An Archetypal Synchronization Problem

A hackneyed example will motivate this discussion. Suppose your driver has a static integer variable that you use for some purpose, say, to count the number of I/O requests that are currently outstanding:

static LONG lActiveRequests;

Suppose further that you increment this variable when you receive a request and decrement it when you later complete the request:

NTSTATUS DispatchPnp(PDEVICE_OBJECT fdo, PIRP Irp) { ++lActiveRequests; ... // process PNP request --lActiveRequests; }

I m sure you recognize already that a counter such as this one ought not to be a static variable: it should be a member of your device extension so that each device object has its own unique counter. Bear with me, and pretend that your driver always manages only a single device. To make the example more meaningful, suppose finally that a function in your driver will be called when it s time to delete your device object. You might want to defer the operation until no more requests are outstanding, so you might insert a test of the counter:

NTSTATUS HandleRemoveDevice(PDEVICE_OBJECT fdo, PIRP Irp) { if (lActiveRequests) <wait for all requests to complete> IoDeleteDevice(fdo); }

This example describes a real problem, by the way, which we ll tackle in Chapter 6 in our discussion of Plug and Play (PnP) requests. The I/O Manager can try to remove one of our devices at a time when requests are active, and we need to guard against that by keeping some sort of counter. I ll show you in Chapter 6 how to use IoAcquireRemoveLock and some related functions to solve the problem.

A horrible synchronization problem lurks in the code fragments I just showed you, but it becomes apparent only if you look behind the increment and decrement operations inside DispatchPnp. On an x86 processor, the compiler might implement them using these instructions:

; ++lActiveRequests; mov eax, lActiveRequests add eax, 1 mov lActiveRequests, eax  ; --lActiveRequests; mov eax, lActiveRequests sub eax, 1 mov lActiveRequests, eax

To expose the synchronization problem, let s consider first what might go wrong on a single CPU. Imagine two threads that are both trying to advance through DispatchPnp at roughly the same time. We know they re not both executing truly simultaneously because we have only a single CPU for them to share. But imagine that one of the threads is executing near the end of the function and manages to load the current contents of lActiveRequests into the EAX register just before the other thread preempts it. Suppose lActiveRequests equals 2 at that instant. As part of the thread switch, the operating system saves the EAX register (containing the value 2) as part of the outgoing thread s context image somewhere in main memory.

NOTE
The point being made in the text isn t limited to thread preemption that occurs as a result of a time slice expiring. Threads can also involuntarily lose control because of page faults, changes in CPU affinity, or priority changes instigated by outside agents. Think, therefore, of preemption as being an all-encompassing term that includes all means of giving control of a CPU to another thread without explicit permission from the currently running thread.

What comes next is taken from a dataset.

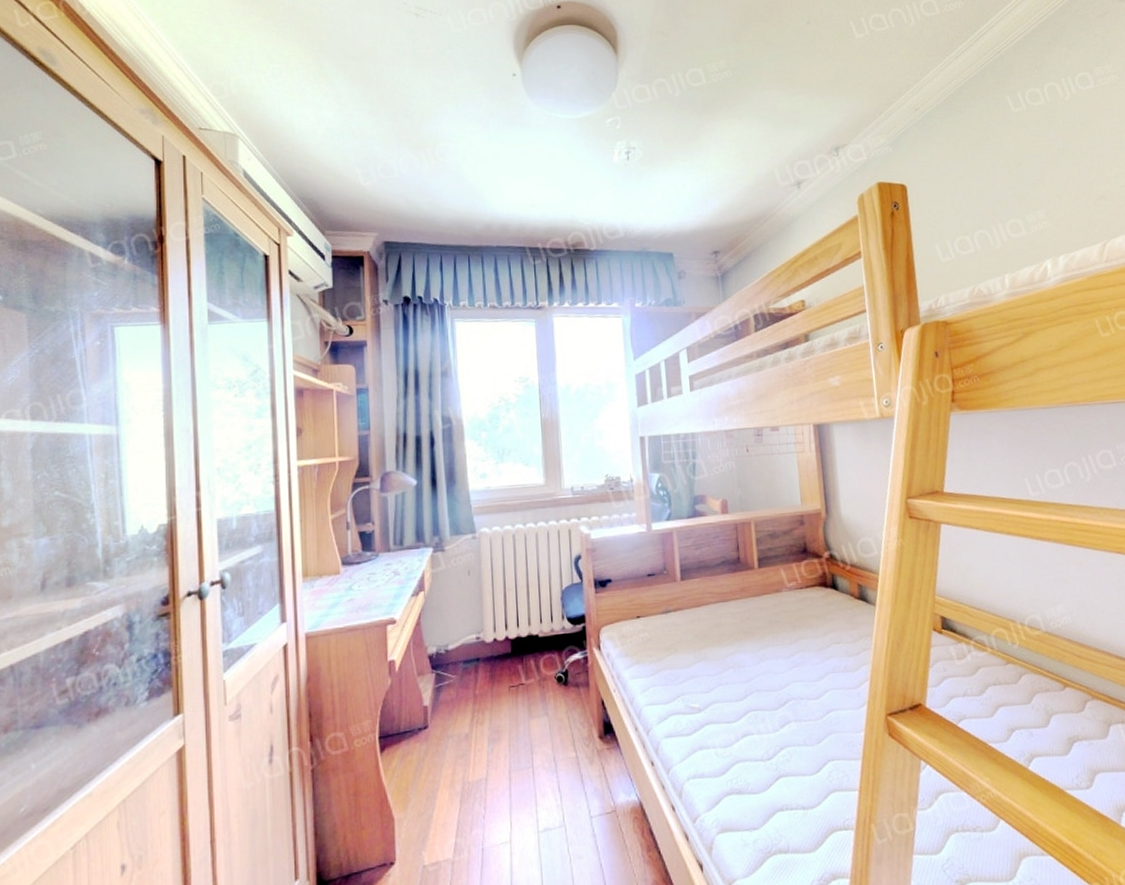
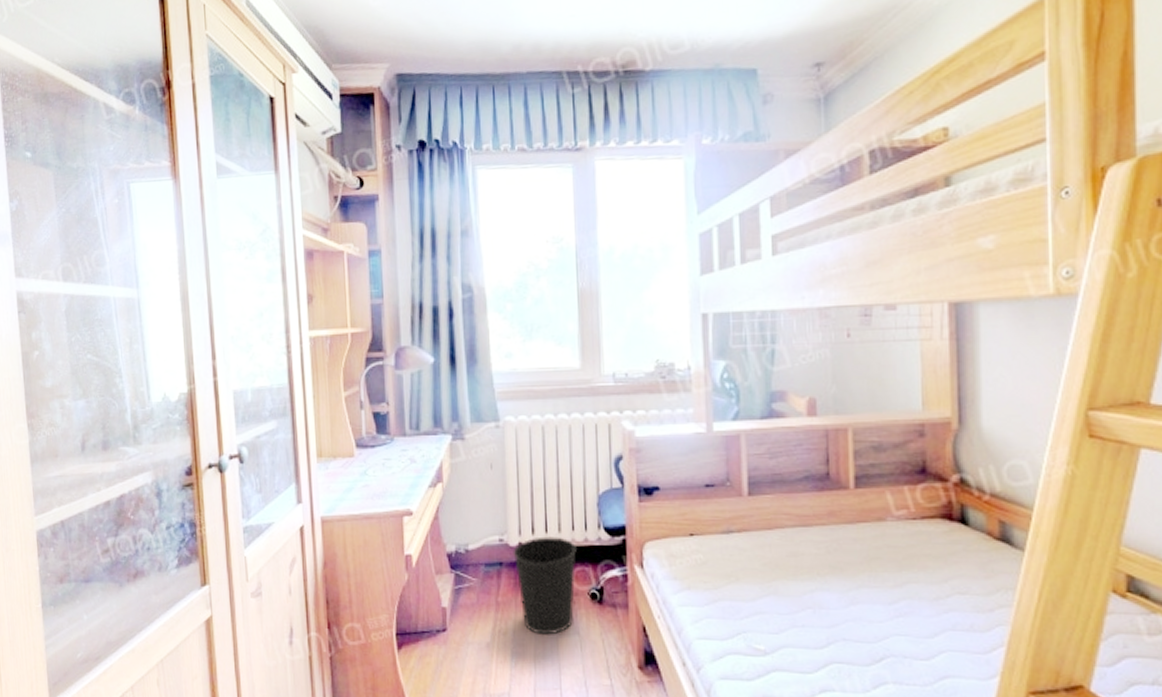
wastebasket: none [488,630,544,720] -> present [513,536,577,635]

Now imagine that the other thread manages to get past the incrementing code at the beginning of DispatchPnp. It will increment lActiveRequests from 2 to 3 (because the first thread never got to update the variable). If the first thread preempts this other thread, the operating system will restore the first thread s context, which includes the value 2 in the EAX register. The first thread now proceeds to subtract 1 from EAX and store the result back in lActiveRequests. At this point, lActiveRequests contains the value 1, which is incorrect. Somewhere down the road, we might prematurely delete our device object because we ve effectively lost track of one I/O request.

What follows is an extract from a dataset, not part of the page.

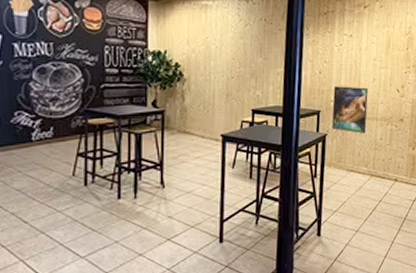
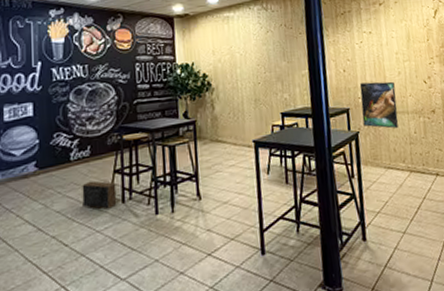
speaker: none [43,162,79,191] -> present [82,180,117,210]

Solving this particular problem is easy on an x86 computer we just replace the load/add/store and load/subtract/store instruction sequences with atomic instructions:

; ++lActiveRequests; inc lActiveRequests  ; --lActiveRequests; dec lActiveRequests

On an Intel x86, the INC and DEC instructions cannot be interrupted, so there will never be a case in which a thread can be preempted in the middle of updating the counter. As it stands, though, this code still isn t safe in a multiprocessor environment because INC and DEC are implemented in several microcode steps. It s possible for two different CPUs to be executing their microcode just slightly out of step such that one of them ends up updating a stale value. The multi-CPU problem can also be avoided in the x86 architecture by using a LOCK prefix:

; ++lActiveRequests; lock inc lActiveRequests  ; --lActiveRequests; lock dec lActiveRequests

The LOCK instruction prefix locks out all other CPUs while the microcode for the current instruction executes, thereby guaranteeing data integrity.

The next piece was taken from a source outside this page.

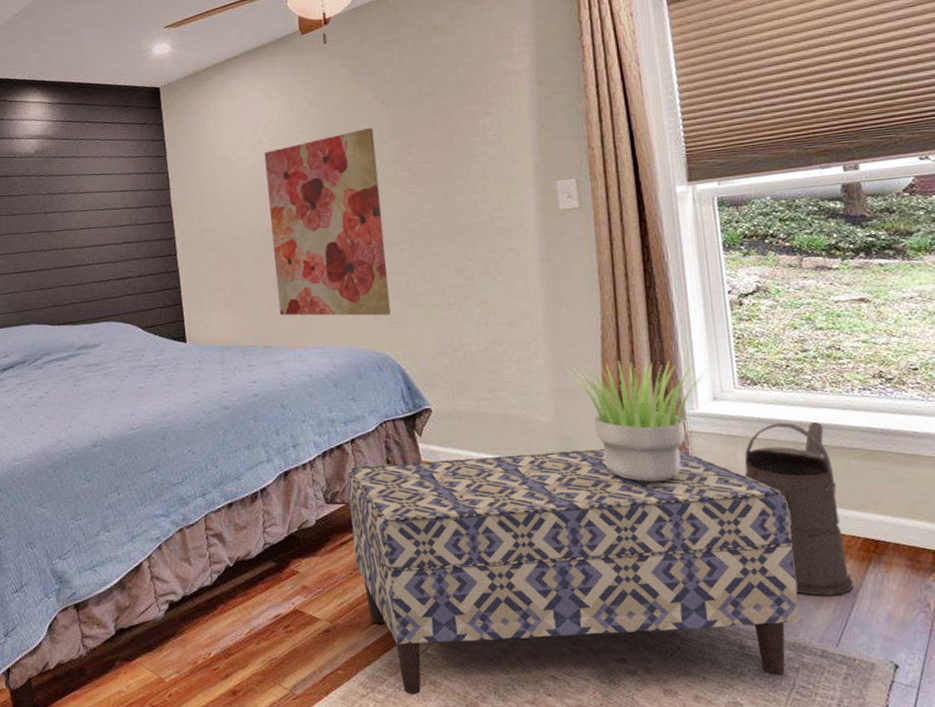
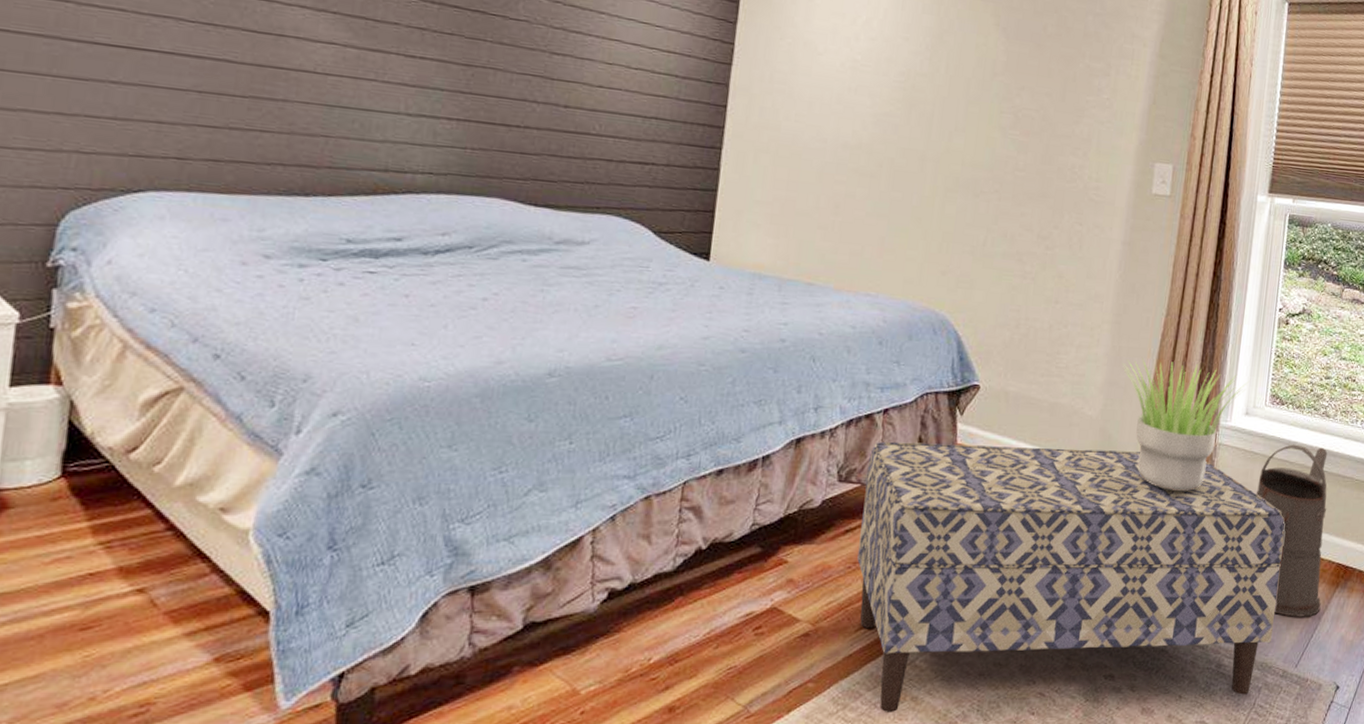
wall art: present [264,128,391,316] -> none [834,50,986,272]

Not all synchronization problems have such an easy solution, unfortunately. The point of this example isn t to demonstrate how to solve one simple problem on one of the platforms where Windows XP runs but rather to illustrate the two sources of difficulty: preemption of one thread by another in the middle of a state change and simultaneous execution of conflicting state-change operations. We can avoid difficulty by judiciously using synchronization primitives, such as mutual exclusion objects, to block other threads while our thread accesses shared data. At times when thread blocking is impermissible, we can avoid preemption by using the IRQL priority scheme, and we can prevent simultaneous execution by judiciously using spin locks.